El Grial que aparece en la ópera de Wagner, Parsifal, termina de encubrir la realidad de este misterioso objeto que tanta literatura y esoterismo ha provocado. Para Eschenbach, autor del poema Parzival, primera obra literaria europea, el grial era una piedra que bajaron los ángeles del Cielo y que depositaron en el “Santuario”. Una historia similar a la de la piedra negra que los malaikah colocaron en la Ka’bah, en Meca.
Chrétien de Troyes es el primero en mencionar este nombre en su obra Perceval o Le Conte du Graal.
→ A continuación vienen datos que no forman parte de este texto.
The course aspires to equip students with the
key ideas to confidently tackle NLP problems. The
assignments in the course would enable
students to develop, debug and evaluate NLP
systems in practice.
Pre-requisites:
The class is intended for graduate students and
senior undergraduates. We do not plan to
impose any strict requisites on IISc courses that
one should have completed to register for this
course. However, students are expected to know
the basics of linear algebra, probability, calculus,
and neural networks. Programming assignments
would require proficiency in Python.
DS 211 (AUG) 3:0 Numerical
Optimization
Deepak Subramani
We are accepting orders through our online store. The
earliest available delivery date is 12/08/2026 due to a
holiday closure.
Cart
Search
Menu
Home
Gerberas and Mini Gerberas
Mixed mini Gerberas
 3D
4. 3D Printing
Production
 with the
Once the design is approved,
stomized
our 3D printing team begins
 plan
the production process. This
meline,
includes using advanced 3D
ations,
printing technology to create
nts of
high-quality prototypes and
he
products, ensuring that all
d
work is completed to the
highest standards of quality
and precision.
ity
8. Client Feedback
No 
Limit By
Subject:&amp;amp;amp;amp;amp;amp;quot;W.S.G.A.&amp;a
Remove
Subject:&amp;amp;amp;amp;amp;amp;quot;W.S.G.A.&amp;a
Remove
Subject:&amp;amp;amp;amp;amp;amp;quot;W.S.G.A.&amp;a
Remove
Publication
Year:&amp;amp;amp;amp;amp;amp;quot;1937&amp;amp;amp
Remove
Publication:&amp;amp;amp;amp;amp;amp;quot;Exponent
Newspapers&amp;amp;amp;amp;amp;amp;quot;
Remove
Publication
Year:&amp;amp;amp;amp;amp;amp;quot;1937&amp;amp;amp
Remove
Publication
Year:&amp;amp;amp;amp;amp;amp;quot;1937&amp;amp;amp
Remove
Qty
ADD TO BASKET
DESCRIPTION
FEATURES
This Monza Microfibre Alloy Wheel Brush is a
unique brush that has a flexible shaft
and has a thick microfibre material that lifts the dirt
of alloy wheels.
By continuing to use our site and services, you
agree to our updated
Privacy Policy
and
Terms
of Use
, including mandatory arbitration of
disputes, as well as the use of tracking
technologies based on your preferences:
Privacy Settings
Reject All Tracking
Sin embargo, Chrétien no explica en qué consiste el grial, y la obra se interrumpe bruscamente. Habrá que esperar hasta la aparición del Parzival de Eschenbach para tener una imagen más completa de esta alegoría mística que ha tenido a los europeos enredados en asuntos amorosos, perdiendo, así, de vista el verdadero objetivo de esta obra.
La primera falsificación del Grial vendrá de manos de Robert de Boron y de su poema “José de Arimatea”. Según se narra en esta obra poética, José de Arimatea habría recogido en un cáliz la sangre de Cristo. Esta imagen, mucho más aceptable para la cristiandad que la proyectada por Eschenbach, recorrerá la imaginería europea durante siglos, encubriendo buena parte del relato profético. Por su parte, Wagner apoyará esta falsificación, por ignorancia o por complicidad, con su ópera “Parsifal”, que santificará, de forma definitiva, el grial como el cáliz en el que José de Arimatea vertiera la sangre de Cristo.
Eschenbach no era simplemente un trovador medieval, sino un guerrero que participó en las cruzadas, como lo demuestra la estatua que le fue erigida en su pueblo natal, y en la que se le representa portando una lira, pero también una espada. Y fue allí, en las tierras de Oriente Medio, donde Eschenbach aprendió el verdadero relato profético.
En su obra alegórica, Eschenbach nos habla del joven Parzival galopando en busca del grial, del santuario y de sus guardianes, los hijos de Sadoq, los descendientes de Ismail. Nos está hablando, pues, de la peregrinación, del viaje purificador al Valle de Bekka, al Valle del llanto, en el que descargarnos del pesado fardo de nuestras faltas, de nuestros errores, de nuestra ingratitud, de nuestra lascivia. No busca Parzival el amor de las cortesanas ni descubrir sus pechos ni besar sus apetitosos labios, sino llegar a la casa simbólica del Creador y allí arrodillarse y rendirse –no ante la belleza de alguna presuntuosa dama.
Sin embargo, la proximidad de la obra nos hace perder de vista al productor de la misma. La filmación nos mete de lleno en la trama y olvidamos al director, al guionista. Cervantes desaparece y damos vida a D. Quijote –es a él a quien hacemos real. Observamos las maravillas que nos rodean, los ciclos vitales, la perfección de nuestros órganos… y le damos el crédito a la naturaleza o al instinto –sin saber, en realidad, quién puedan ser estas entidades.
Es importante, pues, esencial, devolver al Autor de la creación Su valor, y no a Su obra. No podemos dejarnos llevar por la apoteosis de la creación, de sus elementos, y olvidarnos, así, de Quien la ha diseñado.
Debemos pensar en el carpintero que hizo aquella mesa, en vez de darle a ese objeto un insensato poder de autocreación.
El materialismo elimina al Uno y deifica a la multiplicidad, deifica a los elementos y no al Originador. De esta forma se desvanece la estructura misma de la existencia, quedándonos con un mundo creado por la casualidad y funcionando por leyes aleatorias generadas por la “sabia naturaleza”. El materialismo, pues, nos arroja a un estado de ignorancia y de ansiedad. Nos impide ver el origen, entender el inexplicable paso de una materia inerte a organismos vivos, inteligentes… conscientes.